Mr. Trump’s new rule says religious nonprofits and for-profit companies can now avoid the mandate by claiming a religious or moral objection, so long as they notify their employees of the change. Publicly traded companies must pinpoint a religious objection to claim an exemption.

The Justice Department said most, though not all, of the plaintiffs who’ve settled so far were represented by Jones Day law firm, which resolved its cases earlier this month.

Many of the groups who’ve settled are Catholic dioceses, schools or colleges — including the University of Notre Dame.

The Little Sisters of the Poor, a group of nuns who care for the elderly, has not settled its case yet. That group became the public face of the long-running fight over the mandate. Champions of religious liberty accused the Obama administration of picking on nuns, and Mr. Trump pledged to protect them.

“There are a lot of cases, involving a lot of different religious groups, in a lot of different courts and in a lot of procedural postures. So it will take some time to get to final resolutions with the government,” said Lori Windham, senior counsel for Becket, a religious liberty group that’s representing the Little Sisters.

“We certainly think it is a good sign that the government has admitted that it broke the law, and are looking forward to getting to final resolution for the Little Sisters and our other clients.”

The Little Sisters were among religious nonprofits that objected to an opt-out form that allowed them to avoid covering birth control, yet cleared the way for a third party to insure the drugs and devices. They said Mr. Obama’s “accommodation” left them complicit in sin.

The Justice Department hasn’t released individual settlement agreements, which may differ from plaintiff to plaintiff.

However, there is a template that lists out terms that apply to the settlements struck so far.

It explicitly says plaintiffs can offer coverage without insuring the contraceptives they objected to, and that “no procedure for providing any of the objectionable coverage may require any action by plaintiffs.”
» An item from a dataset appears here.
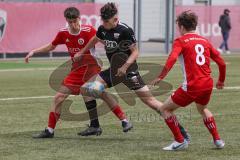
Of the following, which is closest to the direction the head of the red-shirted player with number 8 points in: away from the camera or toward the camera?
away from the camera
The terms say no insurance or health plan card issued by one of the plaintiffs can be used to obtain the contested contraceptives, and that if the government seeks to provide the birth control, it must do so through a “separate and distinct enrollments” by individuals in a “separate and distinct health plan.”

It also says the government will not penalize any of the plaintiffs for failing to comply with the mandate between August 2011 and now.

Plaintiffs will retain “their full legal rights” to challenge any new law or regulation that mandates them to insure contraceptives.